Considering the complexity of textual data and its heightened relevance in the era of Foundation Models, or large language models, we analyze the characteristics of the text counterfactual search problem. Our focus is on developing methods to detoxify texts that exhibit sexist, gender, or discriminatory biases, aiming to identify and offer alternative formulations with counterfactual texts. Generating "realistic" counterfactual texts, however, is not a straightforward task. Thus, our analysis concentrates on some fundamental properties, such as minimality and sparsity, while also imposing additional constraints to ensure that the generated instances are fluent, grammatically correct, meaningful, and retain the original text’s intent. We develop a method centered on the mask and infill paradigm, that is based on a novel relevance-based infilling strategy that is guided by a conditional masked language model’s confidence in predicting subsequent tokens.
Algorithmic recourse has become conditio sine qua non for employing machine learning algorithms in decision-making scenarios. In our discussion, we introduce an environment to simulate one of the most prevalent setting (i.e. credit score and student application) of algorithmic recourse: where multiple agents compete over time for a limited resource. This environment enables us to analyze the reliability of recourse, aiming to prevent false expectation due to model drift or competition among agents with diverging characteristics.

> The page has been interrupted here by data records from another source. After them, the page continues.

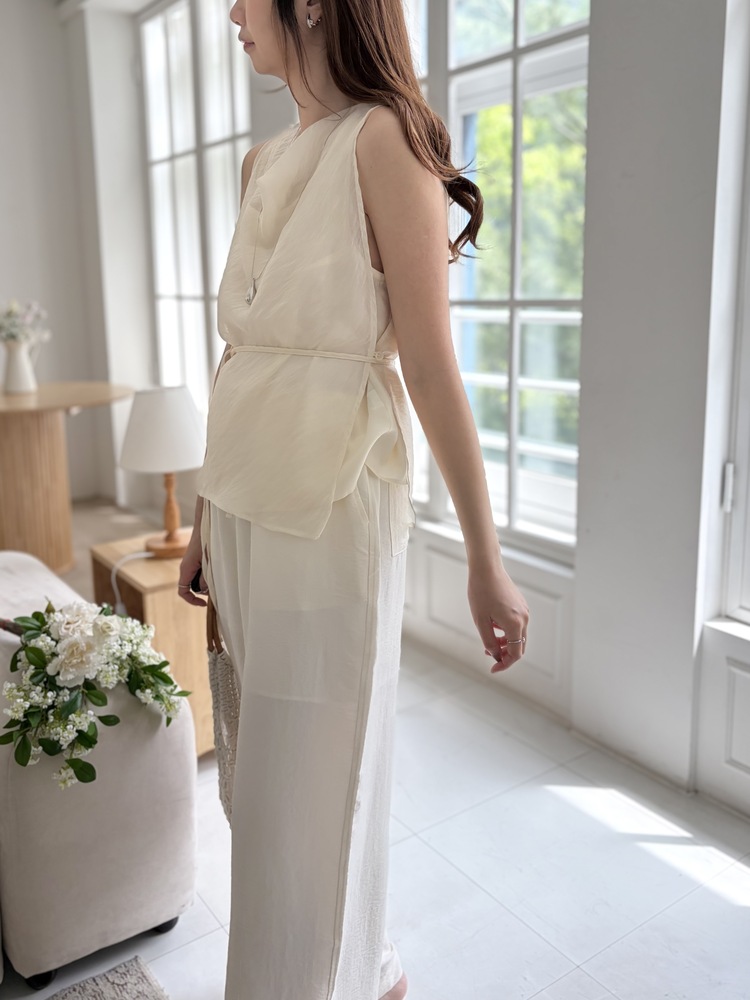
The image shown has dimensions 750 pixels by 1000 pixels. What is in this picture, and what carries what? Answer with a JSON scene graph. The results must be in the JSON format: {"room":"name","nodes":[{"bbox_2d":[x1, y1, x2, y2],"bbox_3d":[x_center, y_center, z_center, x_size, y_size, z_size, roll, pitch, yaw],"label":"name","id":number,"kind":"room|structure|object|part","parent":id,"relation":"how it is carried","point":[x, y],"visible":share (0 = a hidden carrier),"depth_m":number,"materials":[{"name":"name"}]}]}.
{"room":"living room","nodes":[
{"label":"living room","id":0,"kind":"room"},
{"bbox_2d":[0,0,123,504],"bbox_3d":[-3.435,-1.127,3.725,4.671,3.474,0.211,-8,12,-34],"label":"back wall","id":1,"kind":"structure","parent":0,"point":[11,267],"depth_m":4.72,"materials":[{"name":"white paint"}]},
{"bbox_2d":[3,504,749,999],"bbox_3d":[-1.193,1.128,1.281,5.312,0.105,7.046,-8,12,-34],"label":"floor","id":2,"kind":"structure","parent":0,"point":[561,984],"depth_m":1.78,"materials":[{"name":"white tile"}]},
{"bbox_2d":[0,382,133,573],"bbox_3d":[-1.582,0.105,3.795,1.033,0.848,1.038,-8,12,-34],"label":"round table","id":3,"kind":"object","parent":2,"relation":"on","point":[25,438],"visible":0.9,"depth_m":3.58,"materials":[{"name":"brown wood"}]},
{"bbox_2d":[0,338,38,393],"bbox_3d":[-1.611,-0.458,3.734,0.189,0.252,0.169,-8,12,-34],"label":"vase","id":4,"kind":"object","parent":3,"relation":"on","point":[17,356],"visible":0.97,"depth_m":3.68,"materials":[{"name":"white ceramic"}]},
{"bbox_2d":[0,298,49,346],"bbox_3d":[-1.662,-0.645,3.768,0.349,0.311,0.305,-8,12,-34],"label":"flower bouquet","id":5,"kind":"object","parent":4,"relation":"in","point":[9,314],"visible":0.85,"depth_m":3.74,"materials":[{"name":"white plant"}]},
{"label":"pedestal base","id":6,"kind":"part","parent":3,"relation":"part of","materials":[{"name":"brown wood"}]},
{"bbox_2d":[0,552,195,997],"bbox_3d":[-1.527,0.675,1.253,2.358,0.849,1.118,-8,12,-34],"label":"sofa","id":7,"kind":"object","parent":2,"relation":"on","point":[157,755],"visible":0.81,"depth_m":1.50,"materials":[{"name":"fabric"}]},
{"bbox_2d":[0,597,187,790],"bbox_3d":[-0.514,0.446,1.512,0.390,0.318,0.356,-8,12,-34],"label":"flower bouquet","id":8,"kind":"object","parent":7,"relation":"on","point":[81,769],"visible":0.98,"depth_m":1.46,"materials":[{"name":"white plant"}]},
{"bbox_2d":[39,956,170,999],"bbox_3d":[-0.677,1.299,0.126,2.107,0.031,2.014,-8,12,-34],"label":"rug","id":9,"kind":"object","parent":2,"relation":"on","point":[97,988],"visible":1,"depth_m":1.47,"materials":[{"name":"grey carpet"}]},
{"bbox_2d":[88,533,215,757],"bbox_3d":[-0.512,0.585,2.372,0.379,0.550,0.428,-8,12,-34],"label":"wooden side table","id":10,"kind":"object","parent":2,"relation":"on","point":[169,635],"visible":0.39,"depth_m":2.16,"materials":[{"name":"brown wood"}]},
{"bbox_2d":[119,385,205,559],"bbox_3d":[-0.543,0.041,2.360,0.292,0.528,0.294,-8,12,-34],"label":"table lamp","id":11,"kind":"object","parent":10,"relation":"on","point":[182,410],"visible":0.98,"depth_m":2.25,"materials":[{"name":"white fabric"}]},
{"bbox_2d":[110,550,155,612],"bbox_3d":[-0.649,0.470,2.376,0.167,0.302,0.162,2,11,13],"label":"power cord","id":12,"kind":"object","parent":11,"relation":"attached to","point":[143,553],"visible":0.6,"depth_m":2.35,"materials":[{"name":"white plastic"}]},
{"bbox_3d":[-0.564,-0.102,2.409,0.352,0.231,0.325,2,10,13],"label":"lampshade","id":13,"kind":"part","parent":11,"relation":"part of","materials":[{"name":"white fabric"}]},
{"bbox_3d":[-0.547,0.147,2.389,0.160,0.284,0.160,1,10,8],"label":"lamp base","id":14,"kind":"part","parent":11,"relation":"part of","materials":[{"name":"brown wood"}]},
{"bbox_2d":[172,0,531,999],"bbox_3d":[-0.013,0.037,1.318,0.453,2.072,0.768,-8,12,-34],"label":"woman","id":15,"kind":"object","parent":2,"relation":"on","point":[256,26],"visible":0.98,"depth_m":1.12},
{"bbox_2d":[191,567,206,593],"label":"mobile phone","id":16,"kind":"object","parent":15,"relation":"in","point":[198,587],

Moving from the global to the individual, traditional algorithmic recourse techniques often overlook individual user preferences when adjusting features. Therefore, we define a framework for generating personalized algorithmic recourse with human-in-the-loop. Our approach frame the recourse generation as a multi-objective optimization problem, combining conventional constraints with user preferences, thus we define a mathematical framework to represent and estimate user preferences over the complex space of counterfactual feature change. Furthermore, we define Personal Validity, as a measure of the effectiveness of recourse for individual users.

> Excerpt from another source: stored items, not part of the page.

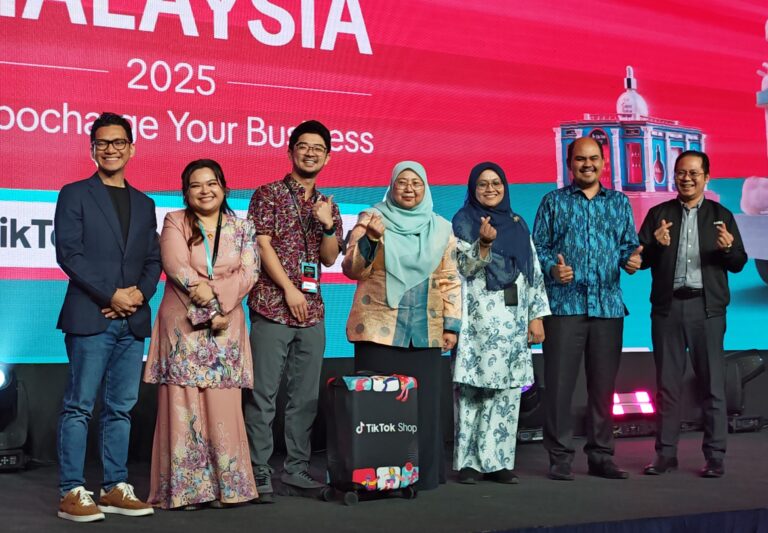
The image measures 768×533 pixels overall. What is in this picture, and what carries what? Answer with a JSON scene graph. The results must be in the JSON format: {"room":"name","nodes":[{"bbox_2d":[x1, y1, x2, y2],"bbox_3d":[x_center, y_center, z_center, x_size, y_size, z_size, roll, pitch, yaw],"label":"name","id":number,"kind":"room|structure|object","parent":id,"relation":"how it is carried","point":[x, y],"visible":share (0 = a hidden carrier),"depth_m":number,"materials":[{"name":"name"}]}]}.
{"room":"event hall","nodes":[
{"label":"event hall","id":0,"kind":"room"},
{"bbox_2d":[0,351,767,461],"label":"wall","id":1,"kind":"structure","parent":0,"point":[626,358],"depth_m":7.27,"materials":[{"name":"black"}]},
{"bbox_2d":[1,0,766,360],"bbox_3d":[0.156,-1.114,7.758,7.363,3.261,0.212,1,-3,-29],"label":"led screen","id":2,"kind":"object","parent":1,"relation":"attached to","point":[229,146],"visible":0.89,"depth_m":7.46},
{"bbox_2d":[1,426,767,532],"bbox_3d":[0.558,1.108,5.288,8.229,0.244,3.947,1,-3,-29],"label":"stage floor","id":3,"kind":"structure","parent":0,"point":[637,481],"depth_m":5.32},
{"bbox_2d":[0,363,29,470],"bbox_3d":[-2.002,0.746,6.191,0.364,0.541,0.369,1,-3,-29],"label":"stage light","id":4,"kind":"object","parent":3,"relation":"on","point":[13,386],"visible":0.94,"depth_m":6.12,"materials":[{"name":"black"}]},
{"bbox_2d":[52,110,160,520],"bbox_3d":[-1.173,0.177,5.134,0.500,1.658,0.548,-1,-3,26],"label":"man","id":5,"kind":"object","parent":3,"relation":"on","point":[133,309],"visible":0.99,"depth_m":4.99},
{"bbox_2d":[145,158,261,510],"bbox_3d":[-0.778,0.304,5.309,0.506,1.439,0.637,0,-2,-11],"label":"woman","id":6,"kind":"object","parent":3,"relation":"on","point":[235,279],"visible":0.96,"depth_m":5.14},
{"bbox_2d":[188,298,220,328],"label":"clutch bag","id":7,"kind":"object","parent":6,"relation":"in","point":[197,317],"visible":0.68,"depth_m":5.17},
{"bbox_2d":[245,117,345,504],"bbox_3d":[-0.440,0.185,5.733,0.507,1.718,0.545,1,-3,-29],"label":"man","id":8,"kind":"object","parent":3,"relation":"on","point":[300,300],"visible":0.99,"depth_m":5.57},
{"bbox_2d":[323,371,420,503],"bbox_3d":[-0.045,0.754,5.551,0.407,0.583,0.268,1,-3,-29],"label":"suitcase","id":9,"kind":"object","parent":3,"relation":"on","point":[360,427],"visible":0.99,"depth_m":5.44,"materials":[{"name":"black plastic"}]},
{"bbox_2d":[342,160,461,493],"bbox_3d":[0.099,0.291,5.941,0.533,1.523,0.712,-1,-3,12],"label":"woman","id":10,"kind":"object","parent":3,"relation":"on","point":[408,258],"visible":0.84,"depth_m":5.80},
{"bbox_2d":[449,161,548,486],"bbox_3d":[0.561,0.283,6.181,0.497,1.544,0.685,0,-2,-4],"label":"woman","id":11,"kind":"object","parent":3,"relation":"on","point":[481,172],"visible":0.94,"depth_m":6.00},
{"bbox_2d":[515,378,544,441],"bbox_3d":[0.871,0.874,7.985,0.389,0.491,0.381,1,-3,-29],"label":"stage light","id":12,"kind":"object","parent":3,"relation":"on","point":[530,393],"visible":0.4,"depth_m":7.83,"materials":[{"name":"black"}]},
{"bbox_2d":[535,137,642,479],"bbox_3d":[1.056,0.215,6.434,0.562,1.721,0.586,0,-2,-11],"label":"man","id":13,"kind":"object","parent":3,"relation":"on","point":[581,210],"visible":0.98,"depth_m":6.28},
{"bbox_2d":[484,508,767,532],"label":"stage skirt","id":14,"kind":"object","parent":3,"relation":"attached to","point":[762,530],"visible":0.91,"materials":[{"name":"blue fabric"}]},
{"bbox_2d":[611,390,656,436],"bbox_3d":[1.619,0.978,8.263,0.401,0.281,0.311,1,-3,-29],"label":"stage light","id":15,"kind":"object","parent":3,"relation":"on","point":[618,411],"visible":0.72,"depth_m":8.16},
{"bbox_2d":[637,149,748,476],"bbox_3d":[1.653,0.236,6.551,0.567,1.678,0.615,-2,-3,32],"label":"man","id":16,"kind":"object","parent":3,"relation":"on","point":[711,290],"visible":0.99,"depth_m":6.41},
{"bbox_2d":[723,350,766,431],"bbox_3d":[2.446,0.854,8.510,0.372,0.553,0.358,1,-3,-29],"label":"stage light","id":17,"kind":"object","parent":3,"relation":"on","point":[754,360],"visible":0.68,"depth_m":8.37,"materials":[{"name":"black"}]}
]}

In conclusion, future advancements ought to enhance Responsible AI by incorporating ethical, cultural, and legal elements, fostering interdisciplinary collaborations, and focusing on specific projects like counterfactual recourse for social networks and explainability in large language models. It also includes using Information Theory to assess model interpretability and emphasizes the importance of public engagement in AI policy and education development.
Finally, we aspire for this work to highlight the importance of the right to explanation and the right to recourse through the use of counterfactual language.